I have a power tool that occasionally gives me a little tingle when I
touch it with an abraded area of skin or maybe the cuticles of my
fingers. It doesn't shock my through dry skin.
I tested the device with a volt ohm meter and got a current....as did
just my body and a plant I tried on a whim.
How much leakage is too much?
What can I do to fix this problem?
I don't mind the "Shock" (it really isn't enough to even call it that)
but don't want the kids to find me dead on the floor one day
I don't have a GFCI ( Y E T ) on the circuit but will put on one there
Suggestions on trouble shooting and fixing this problem?
On Apr 25, 3:20 am, firstname.lastname@example.org wrote:
Information is not complete .............. but ......... Will assume
for moment this is in a North American situation?
Sounds as though the (metal?) frame of the tool is not grounded?????
(Or there is something very wrong with the power supply or generator
or inverter that is supplying the power?)
If not grounded and even if there is not an actual metallic fault
within the tool there may be sufficient capacitance between the live
windings/wiring etc. inside the tool and the frame to couple a few
micro-amps/milli-amps of detectable current to a human hand touching
the frame. It only takes a few thousandths of an amp to shock and
perhaps kill ... hence GFIs which disconnect with a few l milli-amps
Potentially very dangerous; because even at North American voltages
(probably 115 volts) and frequency 60 hertz) sufficient current could
flow, perhaps suddenly and without warning to kill someone.
The worst situation would be if one was wearing say leather shoes
standing on a damp surface such as concrete or bare earth (or metallic
ladder) and the hands were a little sweaty from physical activity; all
providing an excellent path for current to flow through the trunk of
the body, thus stopping the heart!
IMO if a GFI was used there might be sufficient such leakage to
unbalance and operate it; at very least the frame of the device should
If it has metal frame, tool does have a 3 pin plug into a properly
grounded outlet?????? maybe the grounding wire (usually green!) inside
the tool has broken off!
Personally I wouldn't use the tool until situation corrected. Or
The accepable amount of current coming through the case and into your body
You have a short circuit, that has to be fixed.
Good idea. Even if it is not the kids that find you dead on the floor,
fixing the problem now is a really great idea.

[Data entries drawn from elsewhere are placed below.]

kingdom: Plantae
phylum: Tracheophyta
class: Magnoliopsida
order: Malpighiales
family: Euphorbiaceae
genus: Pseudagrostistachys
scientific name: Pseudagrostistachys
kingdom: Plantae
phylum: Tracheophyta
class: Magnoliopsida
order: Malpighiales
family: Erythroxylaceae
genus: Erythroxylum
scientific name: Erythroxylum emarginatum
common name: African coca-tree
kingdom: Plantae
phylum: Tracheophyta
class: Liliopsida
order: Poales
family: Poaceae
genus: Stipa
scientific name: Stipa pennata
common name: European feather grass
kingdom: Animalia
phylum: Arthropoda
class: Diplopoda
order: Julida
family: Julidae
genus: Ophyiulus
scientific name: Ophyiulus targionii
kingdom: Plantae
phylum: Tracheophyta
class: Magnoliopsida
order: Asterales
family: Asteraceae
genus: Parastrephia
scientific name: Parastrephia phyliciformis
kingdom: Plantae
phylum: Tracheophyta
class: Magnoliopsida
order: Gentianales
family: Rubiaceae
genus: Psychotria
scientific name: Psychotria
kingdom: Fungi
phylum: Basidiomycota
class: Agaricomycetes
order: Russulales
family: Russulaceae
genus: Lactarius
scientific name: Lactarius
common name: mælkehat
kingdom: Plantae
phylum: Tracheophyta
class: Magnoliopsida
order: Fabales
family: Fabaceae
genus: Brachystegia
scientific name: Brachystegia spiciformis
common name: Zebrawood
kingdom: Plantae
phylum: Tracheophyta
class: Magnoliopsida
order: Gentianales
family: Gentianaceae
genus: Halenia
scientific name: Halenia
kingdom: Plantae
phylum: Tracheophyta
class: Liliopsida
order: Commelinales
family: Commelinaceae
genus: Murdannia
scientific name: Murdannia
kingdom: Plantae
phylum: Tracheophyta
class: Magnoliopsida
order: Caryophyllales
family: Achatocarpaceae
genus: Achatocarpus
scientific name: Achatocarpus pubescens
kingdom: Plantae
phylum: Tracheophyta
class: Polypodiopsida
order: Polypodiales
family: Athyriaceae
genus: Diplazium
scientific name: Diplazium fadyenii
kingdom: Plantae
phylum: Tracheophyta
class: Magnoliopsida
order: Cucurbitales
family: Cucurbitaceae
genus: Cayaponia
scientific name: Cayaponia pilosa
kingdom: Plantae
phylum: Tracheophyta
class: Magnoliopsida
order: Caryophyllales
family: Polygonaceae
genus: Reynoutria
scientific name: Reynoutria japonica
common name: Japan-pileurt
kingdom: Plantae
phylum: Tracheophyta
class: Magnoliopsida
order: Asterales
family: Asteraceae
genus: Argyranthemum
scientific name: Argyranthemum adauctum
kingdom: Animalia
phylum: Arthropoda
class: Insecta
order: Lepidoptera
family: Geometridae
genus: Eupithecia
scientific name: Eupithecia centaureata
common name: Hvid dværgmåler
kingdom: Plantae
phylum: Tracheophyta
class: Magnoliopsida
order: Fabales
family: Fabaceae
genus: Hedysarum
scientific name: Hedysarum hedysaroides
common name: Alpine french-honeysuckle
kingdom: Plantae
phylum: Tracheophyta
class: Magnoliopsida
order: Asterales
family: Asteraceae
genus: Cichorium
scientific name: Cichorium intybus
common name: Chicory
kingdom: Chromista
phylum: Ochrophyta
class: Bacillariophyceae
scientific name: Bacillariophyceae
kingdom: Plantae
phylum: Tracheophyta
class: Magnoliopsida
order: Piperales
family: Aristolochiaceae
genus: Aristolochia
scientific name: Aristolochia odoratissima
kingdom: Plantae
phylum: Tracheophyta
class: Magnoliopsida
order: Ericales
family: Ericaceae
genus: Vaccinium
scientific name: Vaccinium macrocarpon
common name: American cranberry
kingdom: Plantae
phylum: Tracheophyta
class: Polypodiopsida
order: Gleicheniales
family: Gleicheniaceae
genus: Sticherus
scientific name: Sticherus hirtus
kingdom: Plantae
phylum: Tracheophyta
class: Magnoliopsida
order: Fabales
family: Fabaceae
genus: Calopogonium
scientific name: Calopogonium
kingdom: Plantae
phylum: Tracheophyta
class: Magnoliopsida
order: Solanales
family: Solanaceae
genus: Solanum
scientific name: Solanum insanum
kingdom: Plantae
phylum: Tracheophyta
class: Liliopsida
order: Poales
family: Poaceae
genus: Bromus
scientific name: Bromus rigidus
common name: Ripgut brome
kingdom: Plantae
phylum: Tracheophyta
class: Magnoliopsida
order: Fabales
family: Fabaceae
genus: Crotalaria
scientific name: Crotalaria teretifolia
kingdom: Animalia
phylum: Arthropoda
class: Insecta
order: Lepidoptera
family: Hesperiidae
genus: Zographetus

Two kinds of tools exist, those that have grounded cases and three prong
plugs, and those that are "double insulated.
The first type no part of the wires or any electrically "hot" conductor is
supposed to connect with the case of the tool, and if it does, then the
ground is supposed to carry the current back rather than your body.
The double insulated type of power tool has a plastic shell between you and
the wires inside.
Since you are getting zapped, you probably have the first type and there is
some internal short like a wire that the insulation is worn, or the switch
inside is broken. Split the case and inspect, or take the tool to the shop
Also inspect the cord. If damaged it is possible that the leak is between
the hot and the ground and back feeding to the case of the tool.
You can buy GFIC extension cords also but that does not fix the problem.
About the time I had mastered getting the toothpaste back in the tube, then
*When I worked for my dad hundreds of years ago he had corded tools that
would occasionally have the same problem. It was always in the cord where
it entered the power tool. That part gets a lot of stress and the
insulation on the cord wears out. The solution at that time was to either
shorten the cord or replace it altogether.
BTW that is an accident waiting to happen. Don't use that tool until it is
fixed. There is no such thing as acceptable leakage through a human.
Install a GFI today.
I was gonna say, it is a Darwin filter in the making. But by the time
people start hanging out on here, they usually already had kids, so it
doesn't apply. But yeah, DUH! If a tool is 'tingly', you fix or replace.
And if you replace, you throw it away in pieces so somebody else does
not get hurt.
On Apr 25, 12:20 am, email@example.com wrote:
Somewhere inside the case a hot wire is touching the case. I smiled,
as I thought back to the drill I used as a child. That drill would go
for weeks at a time just being a drill, then it would bite, and bite
hard, I couldn't just open my hand and let it drop, it would stick
fast with the electricity & sometimes shaking it off wouldn't even
work. I'm sure i was a comical sight dancing around with the drill
defying gravity off of my palm. I had no replacement, and it happened
infrequently, so I kept using it. Times were different, folks didn't
try to child proof everything. I can tell you it was much worse
barefoot, than wearing tennis shoes.
Yeah, before all that I turned 10 in '59, so around that time. I liked
to build stuff, boats, cars & such, crude, but entertaining. There was
no shortage of wood scraps with a cabinet shop in the basement. I
still don't know it the shocking drill gift was to encourage or
discourage me, Dad was a hard man to read.